Slava Murygin gives us a script to generate fractals:

That is most difficult operation. At first, SSMS can’t show more than 5000 separate objects at the same time. In order to show more we have to construct “MULTIPOLYGON” or “GEOMETRYCOLLECTION”. That only the way to fit more objects into SSMS screen. However it is still limited.
In order to combine triangles in a single object we divide them in buckets (Line 106).
In this example I just making number of buckets approximately equal to a number of objects within each bucket. Making lower number of buckets will increase processing speed, but produce less colors. All objects in one collection will have the same color.
Also, I wrapped the last query in extra CTE to have more flexibility on results formation.

This is a fun post showing some of the power and limitations of geometry types in SQL Server and their display in SSMS.

Making Charts Work

Meagan Longoria shows us a non-working chart and how to make it work:

First, I added some explanatory text for context to help communicate my message. If you don’t know about the Citizen Work Sessions, this chart might be confusing. The note about the shift in spending to public safety came from the FY 2016 – 2021 Citywide Business Plan. I thought it was important context to note as city council members and government officials have hard decisions to make when it comes to the budget.
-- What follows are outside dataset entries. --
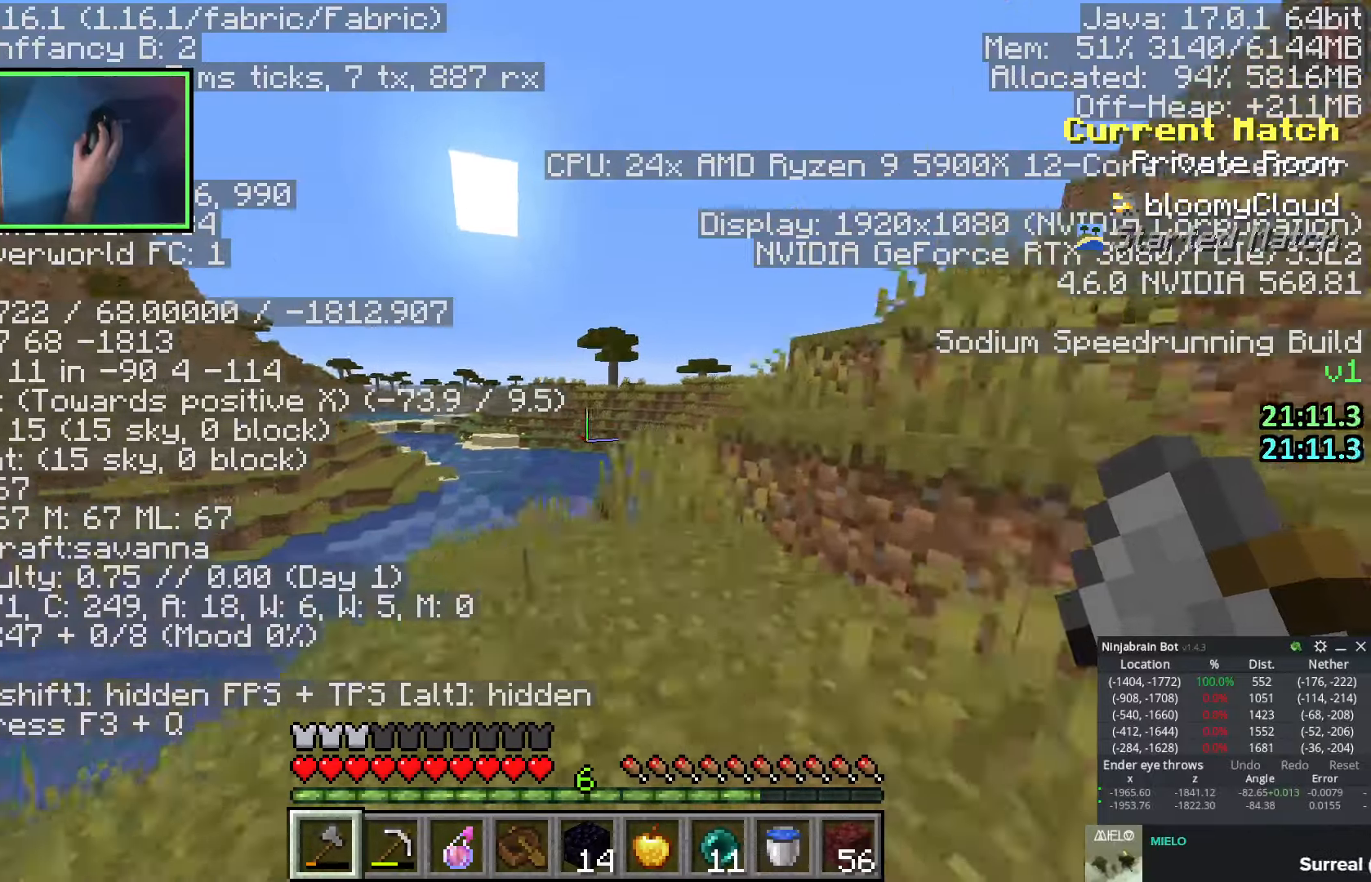
{"keys": ["d", "shift", "w"], "events": [[233, "d", "up"], [333, "d", "down"]]}
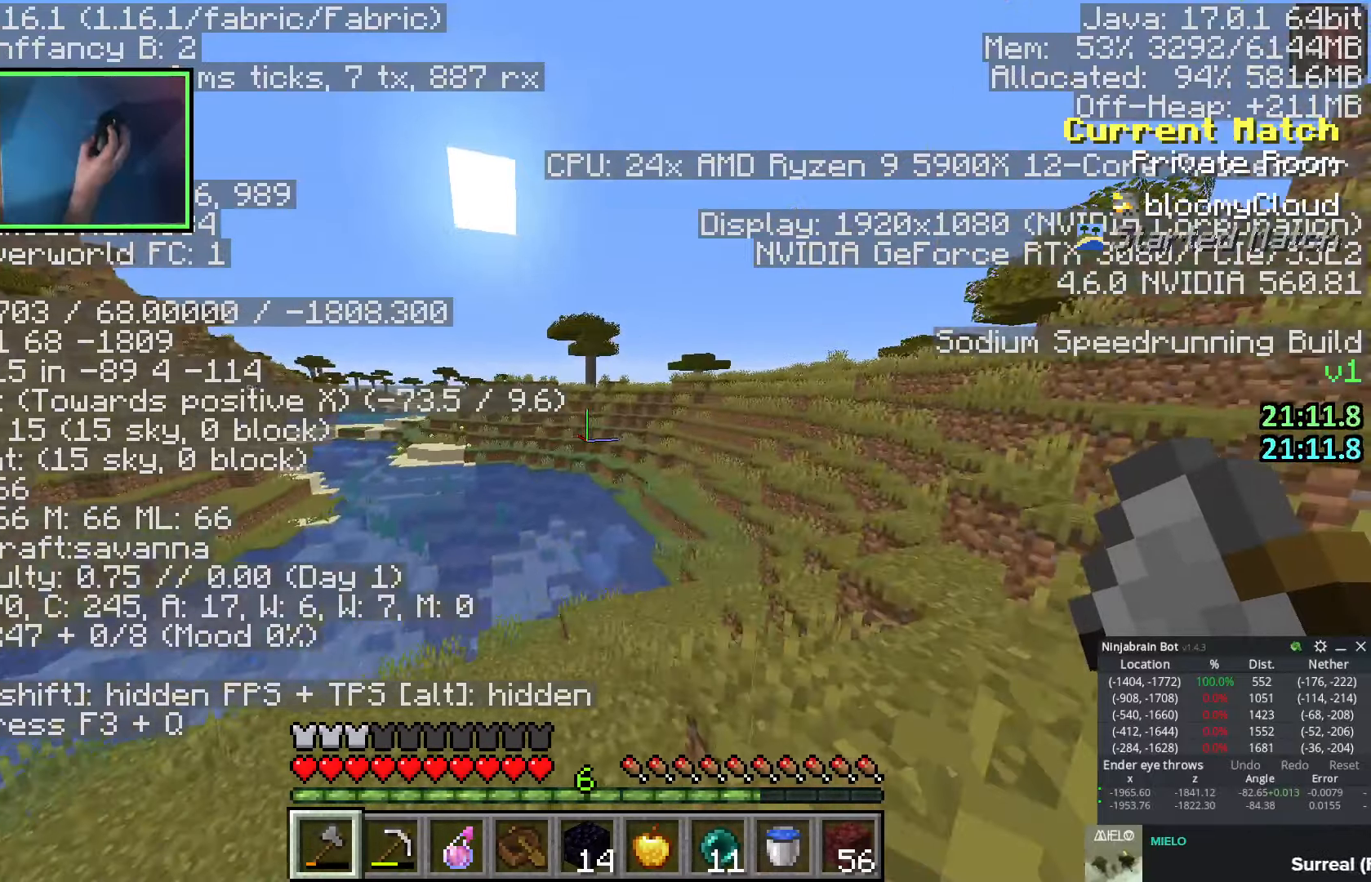
{"keys": ["d", "w"], "events": [[283, "shift", "up"]]}
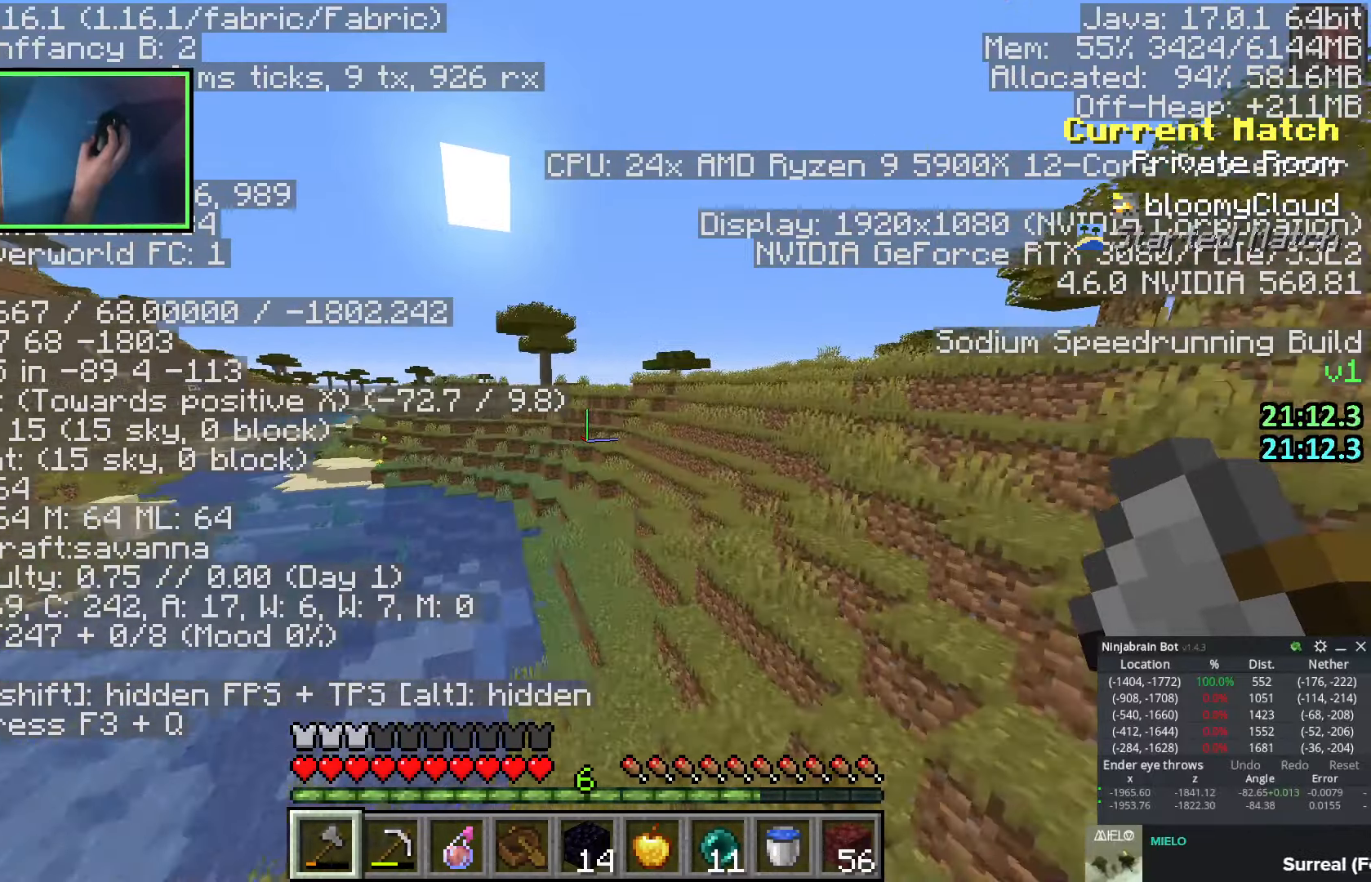
{"keys": ["d", "w"], "events": []}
This is a fantastic post for people without much background in visualization (like me) who are winging it (like me) and probably creating ugly charts (…like me).  And it’s all in Excel, meaning you don’t need to learn new tools to make charts convey useful information.

Fitbit BI

Reza Rad has a three-part series on applying BI tools (specifically, Power BI) to Fitbit.

Part 1:

So for this post we are going to build that dashboard (not all of that obviously, because we don’t have the data required for all of that), but most part of it with Power BI. You will see how easy and powerful is Power BI in this kind of scenarios, and you will see how you can be the BI Developer of Fitbit in a few steps of building this demo.

Part 2:

Unfortunately Power Query or let’s say Power BI doesn’t have a loop structure, and that is because of the functional structure of this language. However there are data structures such as Table and List that can be easily used with each singleton function to work exactly as a loop structure does. Here in this post I will get you through the process of looping into files in a directory and processing them all, and finally combining them into a large big table. You will also learn some Power Query M functions through this process.

Part 3:

Fitbit calculates based on my current weight and age (I assume) how much calories I have to spend each day. I don’t know that calculation, So I create a static measure with the value of 2989 for the amount of calories I have to spend each day. I also create StepsCap measure with 12000 value showing that I have to walk 12000 steps a day, and another one for FloorCap with the value of 10. I created a Calories HighEnd measure with 5000 calories as value (I will die if I burn more than that!). You can create all these measures easily in Data tab.

This is a nice combination of work and play, building an interesting system with a data set interesting to the author and freely available.